Most of our recipes start with chunks of meat or other ingredients that are tossed with seasonings and then run through a meat grinder twice, first coarsely, then with the finer-holed plate. When using a food processor to grind meat, partially freeze uniform chunks, then process lightly to avoid making a paste.
A little sugar in most pan sausages helps them brown. We prefer coarse kosher salt to table salt as it lumps less readily. The inclusion of a little fat keeps the sausage from becoming dry and hard as it cooks. With low-fat poultry combinations, we are most successful when we also include moist, aromatic vegetables or fruit.
After mixing your sausage, cook a small amount quickly in a skillet so that you can taste it and adjust the seasoning if necessary before you package it and refrigerate or freeze it. Sausage should be refrigerated overnight to marry the flavors before cooking, or as we say in Texas, “Let it set and sob.”
Traditionally, link sausage has been made by stuffing the sausage mixture into a casing of animal intestines through a nozzle called a horn. The links can be of any diameter and tied with string or twisted off to various lengths. Today, cellulose-based edible casings are also available in the fall in the freezer section of many supermarkets, and many multiuse kitchen appliances have sausage-stuffing attachments.
The casings should be filled evenly but not tightly as they may burst during cooking.
Sometimes we use plastic wrap to form a casing for sausages made from delicate ingredients such as seafood and poultry. The wrapped sausage is then steamed or poached in liquid.
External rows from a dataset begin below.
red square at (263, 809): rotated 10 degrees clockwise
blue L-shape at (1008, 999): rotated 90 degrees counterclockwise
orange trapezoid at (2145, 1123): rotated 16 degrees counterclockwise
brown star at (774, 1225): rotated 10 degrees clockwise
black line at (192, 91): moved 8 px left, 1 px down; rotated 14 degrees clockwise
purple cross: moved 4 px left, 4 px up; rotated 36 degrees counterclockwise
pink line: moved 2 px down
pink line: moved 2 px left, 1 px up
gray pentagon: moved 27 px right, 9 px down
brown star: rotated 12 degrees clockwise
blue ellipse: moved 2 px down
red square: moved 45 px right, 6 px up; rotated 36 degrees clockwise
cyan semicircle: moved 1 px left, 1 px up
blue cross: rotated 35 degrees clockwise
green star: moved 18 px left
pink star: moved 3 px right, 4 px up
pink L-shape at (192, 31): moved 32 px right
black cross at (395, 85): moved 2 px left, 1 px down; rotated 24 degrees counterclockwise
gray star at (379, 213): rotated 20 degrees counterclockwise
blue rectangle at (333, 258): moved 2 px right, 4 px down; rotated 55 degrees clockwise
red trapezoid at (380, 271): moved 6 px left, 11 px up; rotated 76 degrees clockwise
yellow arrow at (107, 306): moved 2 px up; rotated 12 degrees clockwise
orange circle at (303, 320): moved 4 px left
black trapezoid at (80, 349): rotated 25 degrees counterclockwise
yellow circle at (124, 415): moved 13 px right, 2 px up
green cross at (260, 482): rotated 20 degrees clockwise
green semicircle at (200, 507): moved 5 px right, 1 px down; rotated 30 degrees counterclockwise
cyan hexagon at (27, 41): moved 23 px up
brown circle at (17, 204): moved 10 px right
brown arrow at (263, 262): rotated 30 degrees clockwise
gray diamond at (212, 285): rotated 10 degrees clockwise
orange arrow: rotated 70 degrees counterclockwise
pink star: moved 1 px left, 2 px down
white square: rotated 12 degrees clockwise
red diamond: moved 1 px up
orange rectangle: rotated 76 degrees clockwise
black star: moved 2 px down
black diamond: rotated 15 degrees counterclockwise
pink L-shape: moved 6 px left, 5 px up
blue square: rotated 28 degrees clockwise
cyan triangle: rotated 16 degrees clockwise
Oiled cheesecloth is traditionally used to wrap extra-plump sausages such as the Endless Summer Sausage on page 42.
Traditionally, sausage links were preserved by smoking for long hours over indirect heat at relatively low temperatures, but few of us today have the equipment or conditions at home to do this. The red color of many commercial sausages such as hot dogs, salami, and summer sausage comes from preservatives such as sodium nitrate.
Because our sausages contain no preservatives, they are intended to be cooked and eaten immediately. Before cooking, they can be refrigerated for up to a week or frozen (except for Elegant Seafood Sausage and Cajun Garden Boudin) for as long as a year. Freeze raw patties or individual links on a baking sheet, pop them off, wrap them in foil, put them into plastic freezer bags, and store them in the freezer.
If you have a home smoker, there is no reason not to smoke these sausages a bit if you like the flavor; mild poultry-based blends, especially those with fruit, benefit from a light smoking. Refrigerate the raw sausage mixture for 24 hours to blend the flavors, then follow the directions on your smoker. If you freeze your homemade smoked sausage, eat it within 4 to 6 months, as the flavors change over time.
Most of the recipes below call for fresh herbs; if using dried, halve the amount unless otherwise indicated. All of the recipes can be easily doubled to feed a crowd.
Unless otherwise directed, form all sausage mixtures into patties or stuff into casings, then refrigerate overnight or freeze. To cook, brown lightly over low heat, then add a small amount of water, cover, and steam for a few minutes. Uncover and increase the heat to finish cooking. Cook meat sausages until there is no hint of pinkness in the center. Don’t prick the casings of link sausage when cooking as they will lose too much moisture.
A note of caution: Be scrupulously clean when making sausage. Scrub hands and utensils with hot, soapy water before beginning. Repeat when you’re done or before proceeding to any other food preparation.